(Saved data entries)
-=-=-=-=-

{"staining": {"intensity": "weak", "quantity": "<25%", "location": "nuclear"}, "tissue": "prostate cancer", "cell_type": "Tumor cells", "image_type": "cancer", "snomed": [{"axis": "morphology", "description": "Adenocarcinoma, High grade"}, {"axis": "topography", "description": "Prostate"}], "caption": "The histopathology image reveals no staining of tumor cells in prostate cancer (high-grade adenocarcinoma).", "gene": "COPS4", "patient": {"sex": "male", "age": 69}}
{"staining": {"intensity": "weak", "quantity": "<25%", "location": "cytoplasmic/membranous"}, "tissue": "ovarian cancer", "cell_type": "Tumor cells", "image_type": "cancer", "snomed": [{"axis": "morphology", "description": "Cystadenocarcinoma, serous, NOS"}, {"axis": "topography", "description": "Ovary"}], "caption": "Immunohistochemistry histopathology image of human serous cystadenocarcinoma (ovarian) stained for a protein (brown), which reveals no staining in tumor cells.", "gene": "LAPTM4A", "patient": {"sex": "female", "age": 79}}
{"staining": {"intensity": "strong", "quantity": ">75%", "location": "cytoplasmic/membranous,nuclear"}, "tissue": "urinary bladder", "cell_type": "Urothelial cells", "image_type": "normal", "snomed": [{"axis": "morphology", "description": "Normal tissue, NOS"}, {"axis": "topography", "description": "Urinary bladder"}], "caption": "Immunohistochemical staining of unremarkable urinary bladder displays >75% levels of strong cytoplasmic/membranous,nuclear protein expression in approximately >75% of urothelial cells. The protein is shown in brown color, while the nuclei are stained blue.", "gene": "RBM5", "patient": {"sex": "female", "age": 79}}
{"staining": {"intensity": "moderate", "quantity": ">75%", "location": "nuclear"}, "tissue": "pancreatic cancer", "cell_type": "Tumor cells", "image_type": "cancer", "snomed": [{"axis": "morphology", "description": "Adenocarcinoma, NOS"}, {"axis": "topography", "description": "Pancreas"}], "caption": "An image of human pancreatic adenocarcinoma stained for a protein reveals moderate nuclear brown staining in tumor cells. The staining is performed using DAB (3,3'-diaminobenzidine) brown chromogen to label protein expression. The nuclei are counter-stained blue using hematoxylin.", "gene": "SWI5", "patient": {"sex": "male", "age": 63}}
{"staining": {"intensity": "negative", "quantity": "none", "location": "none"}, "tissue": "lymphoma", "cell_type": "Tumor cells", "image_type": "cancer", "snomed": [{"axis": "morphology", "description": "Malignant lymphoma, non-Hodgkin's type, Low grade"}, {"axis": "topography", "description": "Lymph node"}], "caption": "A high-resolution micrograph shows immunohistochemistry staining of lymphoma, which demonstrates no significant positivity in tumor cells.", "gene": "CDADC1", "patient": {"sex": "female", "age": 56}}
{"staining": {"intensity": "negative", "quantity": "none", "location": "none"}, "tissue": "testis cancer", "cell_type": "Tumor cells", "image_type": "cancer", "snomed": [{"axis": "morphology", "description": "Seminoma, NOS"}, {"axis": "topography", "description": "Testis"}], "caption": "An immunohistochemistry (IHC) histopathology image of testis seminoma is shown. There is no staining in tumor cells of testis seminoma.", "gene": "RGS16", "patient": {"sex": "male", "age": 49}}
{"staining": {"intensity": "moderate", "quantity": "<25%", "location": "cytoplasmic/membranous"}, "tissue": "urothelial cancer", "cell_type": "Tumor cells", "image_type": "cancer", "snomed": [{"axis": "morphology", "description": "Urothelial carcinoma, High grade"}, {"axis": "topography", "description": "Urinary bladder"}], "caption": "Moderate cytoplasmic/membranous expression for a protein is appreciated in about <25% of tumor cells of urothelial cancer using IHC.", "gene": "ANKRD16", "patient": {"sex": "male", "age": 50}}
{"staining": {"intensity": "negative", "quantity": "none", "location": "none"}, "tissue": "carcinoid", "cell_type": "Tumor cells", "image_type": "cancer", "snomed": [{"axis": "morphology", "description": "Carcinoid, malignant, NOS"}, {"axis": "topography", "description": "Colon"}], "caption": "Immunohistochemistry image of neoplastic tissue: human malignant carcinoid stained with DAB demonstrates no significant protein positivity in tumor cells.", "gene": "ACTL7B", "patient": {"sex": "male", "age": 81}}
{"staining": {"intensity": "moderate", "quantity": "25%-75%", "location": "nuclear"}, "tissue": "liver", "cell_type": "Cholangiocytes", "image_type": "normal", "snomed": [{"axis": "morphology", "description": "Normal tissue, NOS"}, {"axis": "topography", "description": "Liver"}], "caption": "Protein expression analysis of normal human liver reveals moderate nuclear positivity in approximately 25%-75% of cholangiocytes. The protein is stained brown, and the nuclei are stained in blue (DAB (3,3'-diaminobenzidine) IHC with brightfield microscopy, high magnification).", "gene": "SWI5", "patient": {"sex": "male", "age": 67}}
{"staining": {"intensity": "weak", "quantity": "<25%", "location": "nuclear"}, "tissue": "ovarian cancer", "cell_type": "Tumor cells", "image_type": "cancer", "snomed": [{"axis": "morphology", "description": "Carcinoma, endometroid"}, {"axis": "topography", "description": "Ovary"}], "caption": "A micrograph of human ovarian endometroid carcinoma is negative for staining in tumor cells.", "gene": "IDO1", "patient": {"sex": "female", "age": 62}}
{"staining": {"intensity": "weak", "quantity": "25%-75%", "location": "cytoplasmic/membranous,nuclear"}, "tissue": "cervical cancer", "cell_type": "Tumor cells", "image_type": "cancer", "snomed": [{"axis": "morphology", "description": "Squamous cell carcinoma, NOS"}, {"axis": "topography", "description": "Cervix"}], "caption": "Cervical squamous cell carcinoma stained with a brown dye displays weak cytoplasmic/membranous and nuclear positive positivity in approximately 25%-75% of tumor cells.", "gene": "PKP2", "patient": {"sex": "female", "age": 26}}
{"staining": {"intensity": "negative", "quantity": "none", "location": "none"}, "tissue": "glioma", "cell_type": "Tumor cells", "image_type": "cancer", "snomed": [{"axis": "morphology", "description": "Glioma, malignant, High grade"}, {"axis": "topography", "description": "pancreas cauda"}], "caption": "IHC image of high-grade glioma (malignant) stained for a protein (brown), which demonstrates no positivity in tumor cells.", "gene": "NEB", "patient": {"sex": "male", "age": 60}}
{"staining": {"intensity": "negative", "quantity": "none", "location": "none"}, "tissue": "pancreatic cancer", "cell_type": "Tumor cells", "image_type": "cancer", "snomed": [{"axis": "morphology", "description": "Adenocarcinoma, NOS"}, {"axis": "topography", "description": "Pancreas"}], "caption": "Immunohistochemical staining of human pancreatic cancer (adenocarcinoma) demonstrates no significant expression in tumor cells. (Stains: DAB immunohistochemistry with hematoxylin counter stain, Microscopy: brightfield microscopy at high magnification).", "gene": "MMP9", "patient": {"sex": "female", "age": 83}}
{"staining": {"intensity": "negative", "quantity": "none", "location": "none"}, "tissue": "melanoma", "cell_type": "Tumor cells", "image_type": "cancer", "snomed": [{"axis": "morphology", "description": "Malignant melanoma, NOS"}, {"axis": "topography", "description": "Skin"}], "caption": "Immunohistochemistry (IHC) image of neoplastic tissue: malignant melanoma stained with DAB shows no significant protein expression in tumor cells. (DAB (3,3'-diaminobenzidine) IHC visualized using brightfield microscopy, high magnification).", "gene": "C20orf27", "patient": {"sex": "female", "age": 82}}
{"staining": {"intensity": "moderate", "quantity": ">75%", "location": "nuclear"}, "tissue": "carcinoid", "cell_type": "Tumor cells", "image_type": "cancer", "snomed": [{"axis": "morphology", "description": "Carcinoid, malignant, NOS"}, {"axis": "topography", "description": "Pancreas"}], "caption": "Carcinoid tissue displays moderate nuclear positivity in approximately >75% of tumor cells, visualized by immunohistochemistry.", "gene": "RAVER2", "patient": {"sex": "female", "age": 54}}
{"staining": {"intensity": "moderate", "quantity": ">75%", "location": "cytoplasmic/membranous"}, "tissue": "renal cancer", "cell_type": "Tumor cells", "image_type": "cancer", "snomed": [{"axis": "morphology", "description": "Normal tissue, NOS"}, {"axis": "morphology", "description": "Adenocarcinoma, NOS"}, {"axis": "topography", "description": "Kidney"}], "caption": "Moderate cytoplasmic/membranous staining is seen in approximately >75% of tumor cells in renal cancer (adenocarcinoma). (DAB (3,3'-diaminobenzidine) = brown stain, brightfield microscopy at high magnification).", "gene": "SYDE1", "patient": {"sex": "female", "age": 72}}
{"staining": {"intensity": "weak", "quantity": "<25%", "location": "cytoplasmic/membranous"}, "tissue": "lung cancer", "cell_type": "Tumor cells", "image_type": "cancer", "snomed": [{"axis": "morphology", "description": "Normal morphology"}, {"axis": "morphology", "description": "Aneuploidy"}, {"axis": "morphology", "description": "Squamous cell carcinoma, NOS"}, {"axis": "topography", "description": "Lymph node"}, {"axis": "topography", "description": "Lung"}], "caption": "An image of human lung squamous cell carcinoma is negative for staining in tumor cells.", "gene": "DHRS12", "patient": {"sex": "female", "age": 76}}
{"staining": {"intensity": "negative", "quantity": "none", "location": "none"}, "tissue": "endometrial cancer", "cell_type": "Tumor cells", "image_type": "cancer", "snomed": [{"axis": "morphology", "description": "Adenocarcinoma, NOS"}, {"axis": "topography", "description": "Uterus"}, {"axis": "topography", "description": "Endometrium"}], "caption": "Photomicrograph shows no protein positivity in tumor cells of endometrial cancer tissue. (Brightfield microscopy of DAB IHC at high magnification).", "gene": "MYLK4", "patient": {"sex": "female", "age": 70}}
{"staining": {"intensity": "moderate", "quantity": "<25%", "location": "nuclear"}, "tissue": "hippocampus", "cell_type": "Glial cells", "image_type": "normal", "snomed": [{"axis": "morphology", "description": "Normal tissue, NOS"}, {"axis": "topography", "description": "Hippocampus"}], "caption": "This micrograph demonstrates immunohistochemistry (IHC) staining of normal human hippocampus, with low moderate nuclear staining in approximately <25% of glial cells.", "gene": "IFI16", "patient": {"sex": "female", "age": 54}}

-=-=-=-=-

**WHAT YOU SHOULD DO:** Exactly the lines above from the one with "human pancreatic adenocarcinoma" to the one with "cytoplasmic/membranous expression for", both included, are to be quoted; leave the rest out.

**COMPLETED TASK:**
{"staining": {"intensity": "moderate", "quantity": ">75%", "location": "nuclear"}, "tissue": "pancreatic cancer", "cell_type": "Tumor cells", "image_type": "cancer", "snomed": [{"axis": "morphology", "description": "Adenocarcinoma, NOS"}, {"axis": "topography", "description": "Pancreas"}], "caption": "An image of human pancreatic adenocarcinoma stained for a protein reveals moderate nuclear brown staining in tumor cells. The staining is performed using DAB (3,3'-diaminobenzidine) brown chromogen to label protein expression. The nuclei are counter-stained blue using hematoxylin.", "gene": "SWI5", "patient": {"sex": "male", "age": 63}}
{"staining": {"intensity": "negative", "quantity": "none", "location": "none"}, "tissue": "lymphoma", "cell_type": "Tumor cells", "image_type": "cancer", "snomed": [{"axis": "morphology", "description": "Malignant lymphoma, non-Hodgkin's type, Low grade"}, {"axis": "topography", "description": "Lymph node"}], "caption": "A high-resolution micrograph shows immunohistochemistry staining of lymphoma, which demonstrates no significant positivity in tumor cells.", "gene": "CDADC1", "patient": {"sex": "female", "age": 56}}
{"staining": {"intensity": "negative", "quantity": "none", "location": "none"}, "tissue": "testis cancer", "cell_type": "Tumor cells", "image_type": "cancer", "snomed": [{"axis": "morphology", "description": "Seminoma, NOS"}, {"axis": "topography", "description": "Testis"}], "caption": "An immunohistochemistry (IHC) histopathology image of testis seminoma is shown. There is no staining in tumor cells of testis seminoma.", "gene": "RGS16", "patient": {"sex": "male", "age": 49}}
{"staining": {"intensity": "moderate", "quantity": "<25%", "location": "cytoplasmic/membranous"}, "tissue": "urothelial cancer", "cell_type": "Tumor cells", "image_type": "cancer", "snomed": [{"axis": "morphology", "description": "Urothelial carcinoma, High grade"}, {"axis": "topography", "description": "Urinary bladder"}], "caption": "Moderate cytoplasmic/membranous expression for a protein is appreciated in about <25% of tumor cells of urothelial cancer using IHC.", "gene": "ANKRD16", "patient": {"sex": "male", "age": 50}}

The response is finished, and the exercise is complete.